Back in 1975, Bryant , then 18, was arrested within a day after the body of Smith was found in the stairwell of a housing project. She had been beaten, raped, sodomized, and stabbed 11 times. Bryant said a confession was coerced from him by police after 12 hours of interrogation that included physical abuse. He was convicted and spent the next 38 years in Marcy prison in upstate New York.

He tried in vain to find someone to champion his cause, but then he learned about Centurion Ministries. Centurion’s sole mission is to free the innocent from prison.

“For years, no one heard me,” Bryant said. “But I couldn’t give up. Then in 2002 I learned about Centurion Ministries and contacted them on a hope and a prayer. Without them, I’d die in prison.”

Centurion worked on the case and dug up the fact that Bryant’s blood type did not match the semen sample.

“They found the evidence that I didn’t do it, in black and white,” Bryant said.

Prosecutors have claimed that the victim’s blood type was O and perhaps the eight-year-old’s vaginal secretions could have mixed with the semen, masking the blood type — a highly unlikely scenario.

The semen sample can’t be tested for DNA, because the state allegedly is unable to located the sample. All that remains is court testimony and an autopsy report that outlined the evidence related to the blood testing.

Last week, Bryant’s lawyer, Paul Casteleiro, filed an application to appeal the latest ruling. Tomorrow the judge could still send Bryant back to prison until the appeal is decided on.

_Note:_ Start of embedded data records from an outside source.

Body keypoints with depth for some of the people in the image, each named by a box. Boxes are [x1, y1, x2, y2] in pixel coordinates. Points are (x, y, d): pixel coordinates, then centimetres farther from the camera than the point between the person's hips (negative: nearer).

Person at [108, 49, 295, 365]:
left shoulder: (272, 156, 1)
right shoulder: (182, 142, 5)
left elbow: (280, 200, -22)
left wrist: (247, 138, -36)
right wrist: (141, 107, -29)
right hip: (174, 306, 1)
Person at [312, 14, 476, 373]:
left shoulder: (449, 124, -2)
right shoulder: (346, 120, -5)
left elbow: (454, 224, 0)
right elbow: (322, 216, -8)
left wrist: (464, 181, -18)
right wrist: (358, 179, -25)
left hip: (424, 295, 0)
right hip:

Bryant was sentenced to 25 years to life. Some have questioned why he was never paroled. Bryant went before a parole board seven times, and each time he was rejected.

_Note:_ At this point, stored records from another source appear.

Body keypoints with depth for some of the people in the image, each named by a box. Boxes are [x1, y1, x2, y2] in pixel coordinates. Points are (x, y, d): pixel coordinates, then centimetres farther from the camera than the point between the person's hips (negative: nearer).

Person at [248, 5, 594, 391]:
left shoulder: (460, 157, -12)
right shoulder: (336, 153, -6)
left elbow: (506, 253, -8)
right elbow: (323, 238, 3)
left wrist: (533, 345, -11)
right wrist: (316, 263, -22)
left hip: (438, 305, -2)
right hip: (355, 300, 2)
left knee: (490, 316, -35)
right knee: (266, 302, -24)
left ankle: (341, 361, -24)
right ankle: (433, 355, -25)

“A prisoner has to admit guilt and show remorse to be considered for parole,” Bryant said. “I’m not going to admit to something I did not do.”

“When your mother accuses you of stealing cookies and you know it was not you, you are going to defend your honor, even if it means getting a whipping for not admitting you did it, ” he said. “Later your mother might discover that it was really your brother who did it. At least she would admit her mistake, and you would say `see, I told you it wasn’t me’. ”

Asked what has kept him going all these years in prison and now, as he faces the possibility of going back, Bryant said he has clung to his faith in God.

“God protected me from a lot of bad situations all these years,” he said. “That has kept me going along with knowing the truth — that I didn’t do it.”



  1. Great Job Krystal – New York City papers have this story – but you are the only one who got a personal interview. I am glad that David Bryant got a chance to talk to you before tomorrow’s hearing. And thank you to the Centurion Ministries who undertake such difficult work as helping those wrongfully convicted – and to the Witherspoon Jackson neighborhood church that has provided David with shelter. God works all around us.